### Problem details
Using the entries that follow, write out the line containing "96: (504, 449)", the line containing "123: (459, 465)", and every line between them, exactly and nothing else.

*** Opening of Task data ***

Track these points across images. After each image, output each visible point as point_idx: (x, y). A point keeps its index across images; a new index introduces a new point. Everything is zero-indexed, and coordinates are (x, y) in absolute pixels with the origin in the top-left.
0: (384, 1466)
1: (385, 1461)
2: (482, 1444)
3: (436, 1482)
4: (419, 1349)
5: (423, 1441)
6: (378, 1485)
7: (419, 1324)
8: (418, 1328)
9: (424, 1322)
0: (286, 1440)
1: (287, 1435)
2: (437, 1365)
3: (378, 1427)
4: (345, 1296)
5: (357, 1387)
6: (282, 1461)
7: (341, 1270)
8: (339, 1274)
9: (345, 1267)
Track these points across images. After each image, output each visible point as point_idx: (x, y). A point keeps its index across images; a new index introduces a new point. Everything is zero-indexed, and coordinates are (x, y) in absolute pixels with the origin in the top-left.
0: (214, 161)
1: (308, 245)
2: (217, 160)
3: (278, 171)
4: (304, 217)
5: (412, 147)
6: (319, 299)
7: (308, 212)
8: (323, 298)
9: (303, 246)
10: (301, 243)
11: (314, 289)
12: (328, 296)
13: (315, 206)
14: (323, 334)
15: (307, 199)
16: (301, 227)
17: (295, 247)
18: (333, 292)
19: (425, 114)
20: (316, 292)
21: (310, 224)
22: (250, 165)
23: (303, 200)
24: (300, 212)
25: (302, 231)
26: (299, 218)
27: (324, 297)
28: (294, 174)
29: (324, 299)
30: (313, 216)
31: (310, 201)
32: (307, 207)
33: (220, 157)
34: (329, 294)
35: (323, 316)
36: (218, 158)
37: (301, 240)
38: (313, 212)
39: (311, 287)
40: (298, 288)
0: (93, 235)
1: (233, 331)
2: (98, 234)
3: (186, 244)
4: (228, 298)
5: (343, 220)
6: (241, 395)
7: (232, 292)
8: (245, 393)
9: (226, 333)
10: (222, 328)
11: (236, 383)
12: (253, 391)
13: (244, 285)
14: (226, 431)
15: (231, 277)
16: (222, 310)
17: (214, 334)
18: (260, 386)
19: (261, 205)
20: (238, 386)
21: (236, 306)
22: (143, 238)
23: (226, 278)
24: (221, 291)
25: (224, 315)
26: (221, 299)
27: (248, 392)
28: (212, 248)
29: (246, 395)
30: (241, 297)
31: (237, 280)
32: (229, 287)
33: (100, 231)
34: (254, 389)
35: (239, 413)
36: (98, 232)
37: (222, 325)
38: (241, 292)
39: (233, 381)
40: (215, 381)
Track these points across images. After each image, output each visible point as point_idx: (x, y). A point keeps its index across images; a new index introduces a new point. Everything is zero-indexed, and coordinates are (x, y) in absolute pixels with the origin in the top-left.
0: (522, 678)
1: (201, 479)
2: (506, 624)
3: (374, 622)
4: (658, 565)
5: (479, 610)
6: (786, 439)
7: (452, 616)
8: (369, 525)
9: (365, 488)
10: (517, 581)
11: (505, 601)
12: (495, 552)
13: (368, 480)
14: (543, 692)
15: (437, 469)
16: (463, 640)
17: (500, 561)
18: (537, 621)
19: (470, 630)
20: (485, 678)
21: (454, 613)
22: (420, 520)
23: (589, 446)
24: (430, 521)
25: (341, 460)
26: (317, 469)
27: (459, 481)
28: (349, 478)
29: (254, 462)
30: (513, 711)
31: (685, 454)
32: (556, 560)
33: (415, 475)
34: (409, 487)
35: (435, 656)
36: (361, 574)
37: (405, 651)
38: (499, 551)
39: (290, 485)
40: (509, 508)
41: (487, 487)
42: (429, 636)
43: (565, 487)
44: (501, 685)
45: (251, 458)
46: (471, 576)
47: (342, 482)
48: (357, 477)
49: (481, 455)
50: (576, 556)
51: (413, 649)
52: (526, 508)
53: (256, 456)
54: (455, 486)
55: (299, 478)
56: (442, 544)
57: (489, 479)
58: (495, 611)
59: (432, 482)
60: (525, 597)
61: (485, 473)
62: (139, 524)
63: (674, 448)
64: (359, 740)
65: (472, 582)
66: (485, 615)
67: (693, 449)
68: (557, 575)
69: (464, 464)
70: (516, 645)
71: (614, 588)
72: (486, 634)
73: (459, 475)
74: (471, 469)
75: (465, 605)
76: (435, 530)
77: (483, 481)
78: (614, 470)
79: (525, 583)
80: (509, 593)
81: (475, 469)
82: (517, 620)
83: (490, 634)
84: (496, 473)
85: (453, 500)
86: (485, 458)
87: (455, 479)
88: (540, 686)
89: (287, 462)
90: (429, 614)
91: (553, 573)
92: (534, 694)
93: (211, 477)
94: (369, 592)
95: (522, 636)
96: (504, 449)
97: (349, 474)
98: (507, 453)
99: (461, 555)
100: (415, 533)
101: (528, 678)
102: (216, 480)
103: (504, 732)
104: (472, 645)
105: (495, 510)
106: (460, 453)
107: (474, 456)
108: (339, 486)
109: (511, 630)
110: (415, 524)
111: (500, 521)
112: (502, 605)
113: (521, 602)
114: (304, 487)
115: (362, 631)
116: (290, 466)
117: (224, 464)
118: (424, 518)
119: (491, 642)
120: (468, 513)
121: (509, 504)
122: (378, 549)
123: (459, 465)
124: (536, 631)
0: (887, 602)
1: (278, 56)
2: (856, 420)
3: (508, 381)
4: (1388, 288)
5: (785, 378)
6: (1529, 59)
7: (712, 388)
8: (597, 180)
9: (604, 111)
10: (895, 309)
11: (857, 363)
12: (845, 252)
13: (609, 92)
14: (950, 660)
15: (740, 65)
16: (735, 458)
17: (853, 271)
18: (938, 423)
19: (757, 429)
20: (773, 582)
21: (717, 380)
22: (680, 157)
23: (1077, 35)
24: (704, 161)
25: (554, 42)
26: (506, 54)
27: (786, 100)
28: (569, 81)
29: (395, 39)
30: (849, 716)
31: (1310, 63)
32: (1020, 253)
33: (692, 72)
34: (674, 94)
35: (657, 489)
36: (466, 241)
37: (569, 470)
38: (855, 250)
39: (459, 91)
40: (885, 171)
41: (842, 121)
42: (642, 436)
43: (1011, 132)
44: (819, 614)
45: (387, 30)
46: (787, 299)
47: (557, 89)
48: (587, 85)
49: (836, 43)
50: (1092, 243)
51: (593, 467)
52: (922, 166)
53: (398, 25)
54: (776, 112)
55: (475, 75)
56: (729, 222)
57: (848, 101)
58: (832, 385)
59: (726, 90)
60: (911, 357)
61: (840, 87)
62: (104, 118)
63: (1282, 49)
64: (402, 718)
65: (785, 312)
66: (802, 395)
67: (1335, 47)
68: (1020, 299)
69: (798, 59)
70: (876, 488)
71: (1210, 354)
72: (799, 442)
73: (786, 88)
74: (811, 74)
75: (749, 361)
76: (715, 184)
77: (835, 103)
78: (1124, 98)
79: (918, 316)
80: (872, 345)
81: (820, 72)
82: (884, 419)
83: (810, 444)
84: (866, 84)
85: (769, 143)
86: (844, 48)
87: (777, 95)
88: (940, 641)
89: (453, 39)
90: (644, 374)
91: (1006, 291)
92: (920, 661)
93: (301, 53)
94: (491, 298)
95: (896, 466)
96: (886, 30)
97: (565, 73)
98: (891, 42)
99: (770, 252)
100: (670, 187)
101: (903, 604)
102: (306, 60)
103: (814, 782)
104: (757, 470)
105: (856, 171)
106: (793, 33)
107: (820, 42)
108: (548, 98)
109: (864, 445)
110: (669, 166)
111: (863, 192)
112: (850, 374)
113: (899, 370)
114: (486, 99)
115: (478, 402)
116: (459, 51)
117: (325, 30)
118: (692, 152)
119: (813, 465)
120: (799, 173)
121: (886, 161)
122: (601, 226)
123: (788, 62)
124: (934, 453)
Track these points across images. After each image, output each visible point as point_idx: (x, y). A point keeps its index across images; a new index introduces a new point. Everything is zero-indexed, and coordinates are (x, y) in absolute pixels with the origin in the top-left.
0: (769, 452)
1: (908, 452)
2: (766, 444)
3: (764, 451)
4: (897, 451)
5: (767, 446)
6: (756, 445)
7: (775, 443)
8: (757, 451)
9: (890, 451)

*** Close of Task data ***

### Answer to this exercise
96: (504, 449)
97: (349, 474)
98: (507, 453)
99: (461, 555)
100: (415, 533)
101: (528, 678)
102: (216, 480)
103: (504, 732)
104: (472, 645)
105: (495, 510)
106: (460, 453)
107: (474, 456)
108: (339, 486)
109: (511, 630)
110: (415, 524)
111: (500, 521)
112: (502, 605)
113: (521, 602)
114: (304, 487)
115: (362, 631)
116: (290, 466)
117: (224, 464)
118: (424, 518)
119: (491, 642)
120: (468, 513)
121: (509, 504)
122: (378, 549)
123: (459, 465)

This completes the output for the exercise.